- Tarea 1 -
Contesta estas preguntas con lo que dice la reseña de Inner secrets:
(a) ¿Entre qué años publicó Santana los cuatro discos que la reseña llama fabulosos?
(b) ¿Cuántas estrellas le pone AllMusic a Inner secrets?
(c) ¿Cuántos años tenía la persona del primer comentario cuando salió el disco?
- Tarea 2 -
Resume en dos frases la reseña de Inner secrets.

- Texto de partida -
━━━
Todos habremos sentido en algún momento esa extraña fascinación por los discos desheredados, por los renglones torcidos. Este acaso lo sea, y no sería el único ejemplo que pudiéramos atribuirle a su ilustre firmante: durante casi toda la década de los ochenta, la caligrafía de Carlos Santana bordeó el desastre, con algún álbum en el que el único indicio de calidad provenía del ilustre apellido estampado en la portada.

 

Invita de alguna manera a la intriga la trayectoria de este hombre, ahora que reparamos en ello. El californiano de sangre latina había sido capaz de arrancar, entre 1969 y 1972, con cuatro discos fabulosos: no solo Abraxas, el más célebre; la espiritualidad conceptual de Caravanserai, tantas veces minusvalorado, daría para una novela breve. Llegaron obras más complejas o imprecisas, y luego, a la hora de encarar la segunda mitad de la década, los extravíos por infinitos meandros.

 

Cuando Inner secrets ha cumplido alguna efeméride redonda (un cuarto de siglo, el 40 aniversario; la que fuese), nadie se ha tomado jamás la molestia de tirarle un triste puñado de confeti. Un ejemplo: AllMusic, biblia digital que tantas veces usamos como juez supremo, lo despacha con dos tristes estrellitas y un comentario breve y desabrido. Y sí, habremos de convenir que la lectura inaugural de Dealer, de los adorables Traffic, es anémica y desvalida, pero el espíritu de Steve Winwood revivía más tarde con un Well all right evidentemente inspirado en la versión de Blind Faith. De pronto, la guitarra de Santana recupera el filo para Open invitation; el instrumental Life is a lady hurga en esas notas largas y efectistas de la casa (quién sabe si Camel no la tendrían en mente seis años más tarde al escribir Stationary traveller) y tanto la estupenda The facts of love como Wham! orillan los teclados blandurrios para recuperar el pulso tropical y afrocubano.

 

Al final, resulta que el disco sepultado en la memoria personal y colectiva sí que resistía al paso de los años. Igual, por cierto, que esa evocadora portada gregaria en blanco y negro. Sirvan estas líneas como un humilde añadido a aquellos aplausos.

2 Replies to “Santana: “Inner secrets” (1978)”

  1. La crítica nunca lo pone bien, pero a mí es un disco que me encanta. Quizás porque cuando salió tenía 14 años. En cualquier caso, me sigue gustando hoy y me parece más que digno.
━━━
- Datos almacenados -
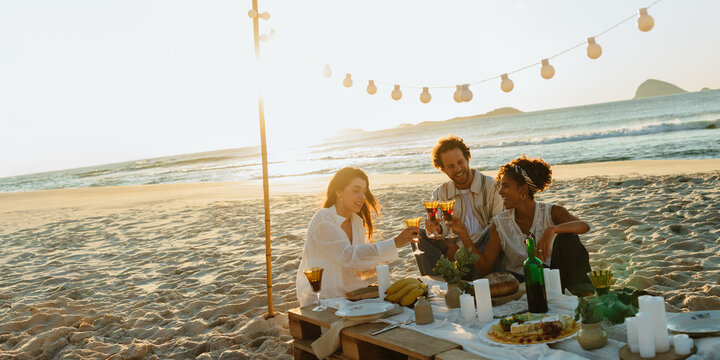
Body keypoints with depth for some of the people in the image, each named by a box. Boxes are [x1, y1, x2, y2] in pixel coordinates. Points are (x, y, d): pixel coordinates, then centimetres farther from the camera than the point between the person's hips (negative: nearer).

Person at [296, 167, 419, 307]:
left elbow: (358, 270, 12)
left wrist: (375, 264, -11)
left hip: (349, 293, 7)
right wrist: (395, 243, -32)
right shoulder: (323, 219, -15)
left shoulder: (357, 221, 8)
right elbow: (348, 256, -29)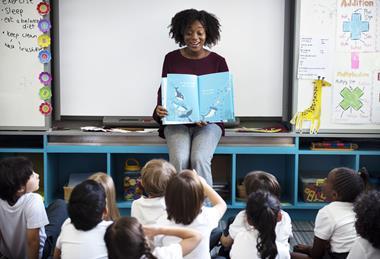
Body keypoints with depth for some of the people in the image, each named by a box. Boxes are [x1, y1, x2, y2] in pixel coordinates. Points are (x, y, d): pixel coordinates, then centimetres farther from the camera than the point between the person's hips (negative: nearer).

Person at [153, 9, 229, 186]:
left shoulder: (218, 62, 3)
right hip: (176, 121, 1)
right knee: (179, 160, -27)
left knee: (200, 159, -28)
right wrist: (160, 109, -13)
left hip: (208, 123, -1)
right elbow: (163, 90, 10)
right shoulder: (171, 59, 6)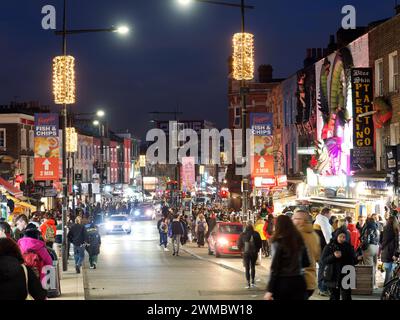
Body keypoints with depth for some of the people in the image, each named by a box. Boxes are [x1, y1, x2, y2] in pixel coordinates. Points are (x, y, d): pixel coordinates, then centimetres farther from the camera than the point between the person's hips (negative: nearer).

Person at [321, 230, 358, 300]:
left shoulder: (348, 247, 7)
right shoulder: (329, 247, 0)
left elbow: (354, 260, 11)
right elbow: (323, 260, -7)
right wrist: (333, 256, -21)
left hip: (346, 275, 1)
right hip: (333, 276, -1)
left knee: (347, 297, -5)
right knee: (334, 297, 6)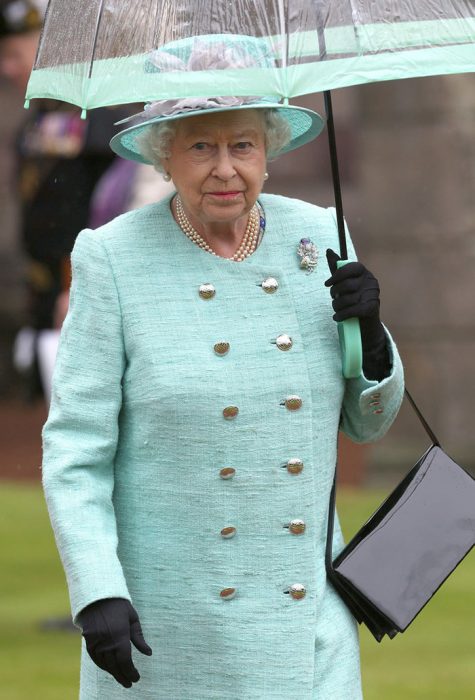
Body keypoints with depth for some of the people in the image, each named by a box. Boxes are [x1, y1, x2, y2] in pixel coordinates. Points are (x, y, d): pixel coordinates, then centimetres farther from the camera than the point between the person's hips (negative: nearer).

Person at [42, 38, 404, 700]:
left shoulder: (317, 236, 3)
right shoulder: (113, 260, -8)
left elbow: (367, 421, 12)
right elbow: (74, 449, -7)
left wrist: (369, 331, -8)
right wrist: (96, 594, -17)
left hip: (305, 617, 3)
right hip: (162, 614, -2)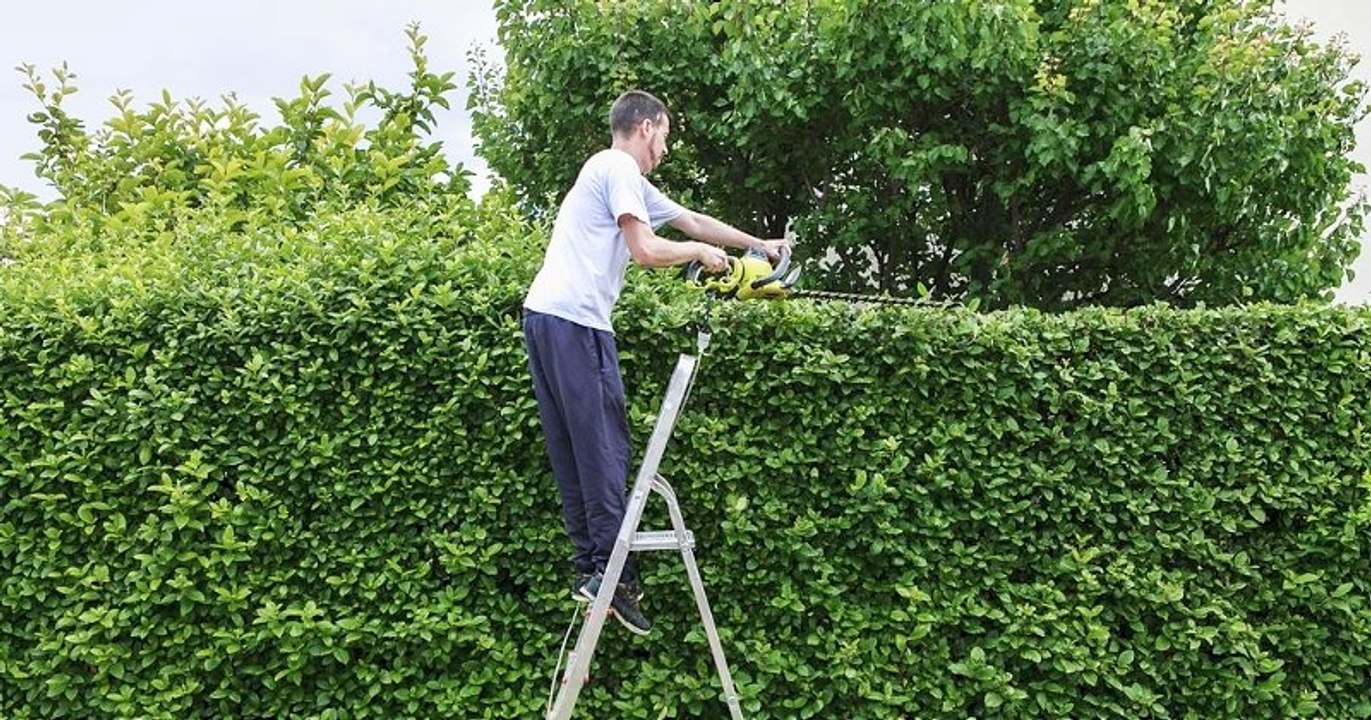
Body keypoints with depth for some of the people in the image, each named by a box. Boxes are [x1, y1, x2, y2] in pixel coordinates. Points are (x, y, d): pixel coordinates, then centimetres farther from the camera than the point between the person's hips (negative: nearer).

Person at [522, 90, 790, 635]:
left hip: (544, 316, 10)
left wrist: (758, 244, 38)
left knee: (573, 452, 8)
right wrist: (701, 253, 4)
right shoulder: (619, 168, -4)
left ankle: (588, 566, 11)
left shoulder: (630, 182, 26)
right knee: (605, 448, -7)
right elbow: (647, 251, -14)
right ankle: (612, 569, -5)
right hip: (575, 323, -10)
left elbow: (693, 220, 33)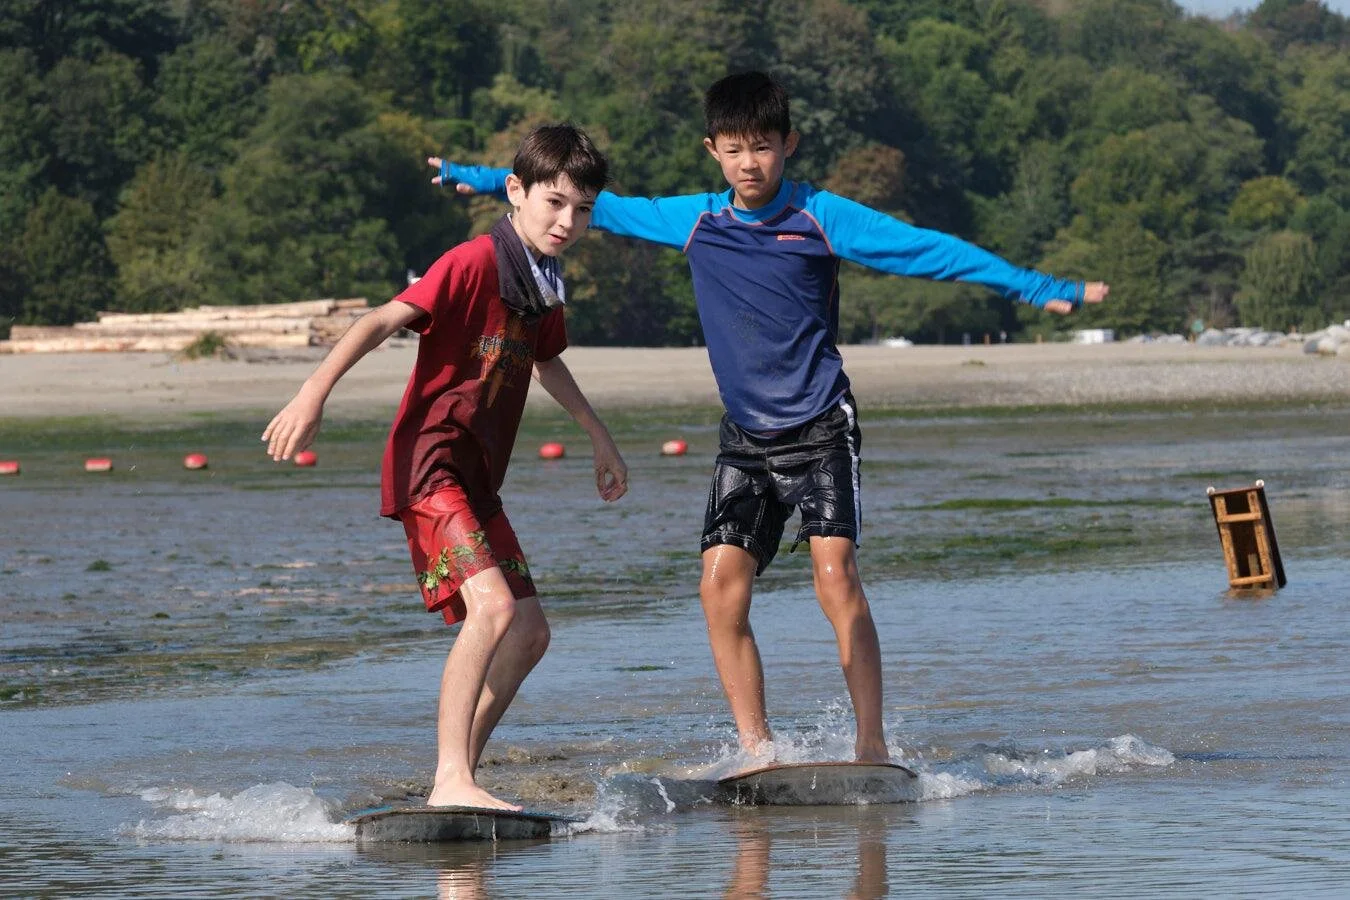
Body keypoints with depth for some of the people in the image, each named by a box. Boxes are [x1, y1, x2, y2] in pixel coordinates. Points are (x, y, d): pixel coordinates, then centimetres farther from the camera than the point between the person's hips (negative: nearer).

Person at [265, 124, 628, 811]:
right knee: (493, 605, -26)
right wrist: (315, 391, -37)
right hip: (429, 464, -10)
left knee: (529, 632, 10)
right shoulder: (474, 264, -15)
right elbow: (385, 320, -25)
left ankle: (462, 774, 18)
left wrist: (600, 438, 43)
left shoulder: (543, 285, 12)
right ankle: (450, 782, -30)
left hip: (476, 481, 10)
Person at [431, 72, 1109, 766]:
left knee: (836, 577, -19)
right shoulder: (693, 221, 7)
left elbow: (930, 250, -9)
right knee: (721, 587, -9)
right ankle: (757, 754, -2)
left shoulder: (820, 217, -5)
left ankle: (872, 748, -17)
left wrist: (1036, 289, -16)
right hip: (745, 437, 4)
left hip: (820, 428, -4)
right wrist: (475, 178, 22)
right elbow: (595, 207, 17)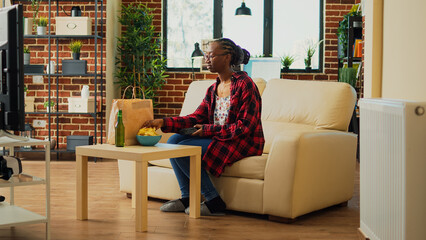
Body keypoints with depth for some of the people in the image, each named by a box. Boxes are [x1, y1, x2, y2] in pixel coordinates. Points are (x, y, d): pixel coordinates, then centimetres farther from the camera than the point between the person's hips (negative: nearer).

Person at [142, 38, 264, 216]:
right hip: (217, 138, 9)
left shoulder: (244, 84, -13)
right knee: (173, 140, -3)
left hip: (243, 142, -9)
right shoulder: (213, 89, 12)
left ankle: (214, 202, -12)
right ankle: (186, 198, 0)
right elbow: (196, 118, 5)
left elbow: (246, 126, -18)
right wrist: (163, 123, -8)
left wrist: (209, 129, -18)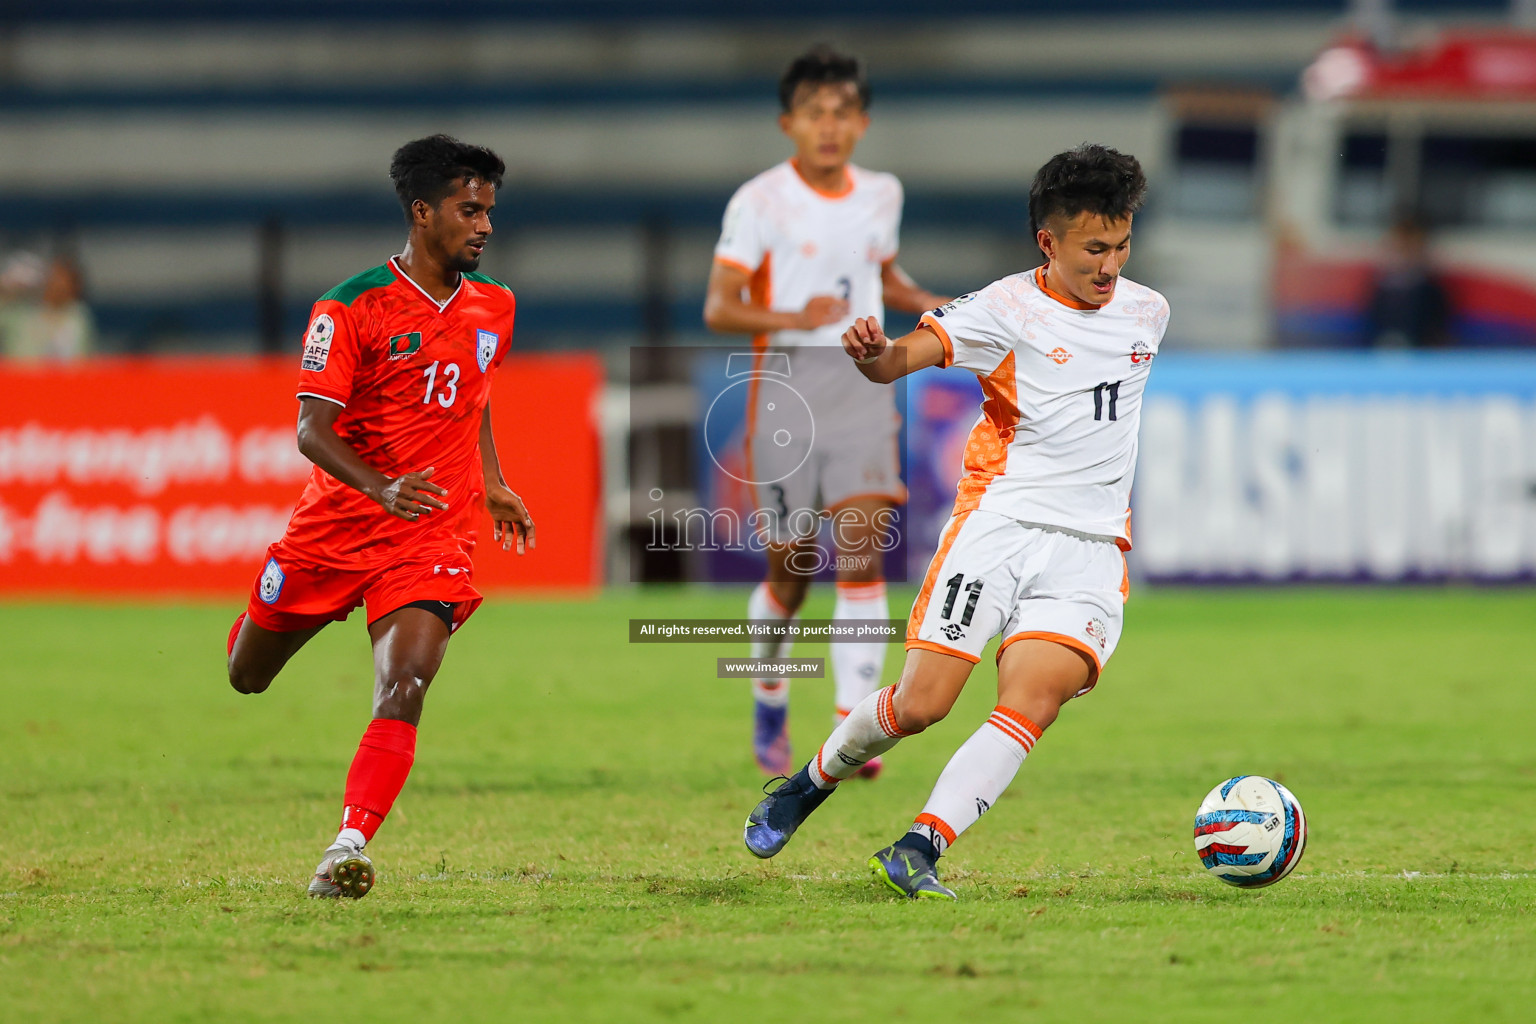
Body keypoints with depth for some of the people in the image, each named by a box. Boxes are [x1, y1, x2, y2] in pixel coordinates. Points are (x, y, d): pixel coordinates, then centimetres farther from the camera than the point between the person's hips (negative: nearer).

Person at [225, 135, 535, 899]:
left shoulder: (493, 308, 5)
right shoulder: (351, 308, -12)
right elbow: (312, 432, -18)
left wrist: (492, 486, 20)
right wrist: (383, 488, -34)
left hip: (433, 537, 2)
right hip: (335, 523, -2)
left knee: (403, 694, -22)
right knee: (247, 676, 16)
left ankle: (348, 849, -25)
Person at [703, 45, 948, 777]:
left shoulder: (881, 196, 10)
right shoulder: (760, 202, -4)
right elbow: (719, 309, -8)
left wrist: (934, 306, 8)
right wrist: (794, 318, -25)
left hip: (862, 383, 2)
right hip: (787, 382, -2)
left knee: (862, 550, -14)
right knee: (790, 569, 4)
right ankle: (769, 701, 32)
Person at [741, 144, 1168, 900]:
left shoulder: (1146, 312, 11)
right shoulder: (1008, 308, -6)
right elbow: (911, 352, -20)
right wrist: (874, 352, -42)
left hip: (1090, 549, 3)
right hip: (998, 520, -3)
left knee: (1032, 700, -19)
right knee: (920, 704, -6)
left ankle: (919, 849, -22)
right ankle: (812, 782, 23)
━━━
- Respuesta 1 -
(a) Entre 1969 y 1972.
(b) Dos estrellas.
(c) 14 años.

- Respuesta 2 -
La reseña se pone de parte de Inner secrets, un disco de Santana que quedó olvidado y que nadie celebró en sus aniversarios, y al que AllMusic solo da dos estrellas. Admite que la versión de Dealer es floja, pero destaca Well all right, Open invitation, Life is a lady, The facts of love y Wham!, y concluye que el disco sí aguantó el paso de los años.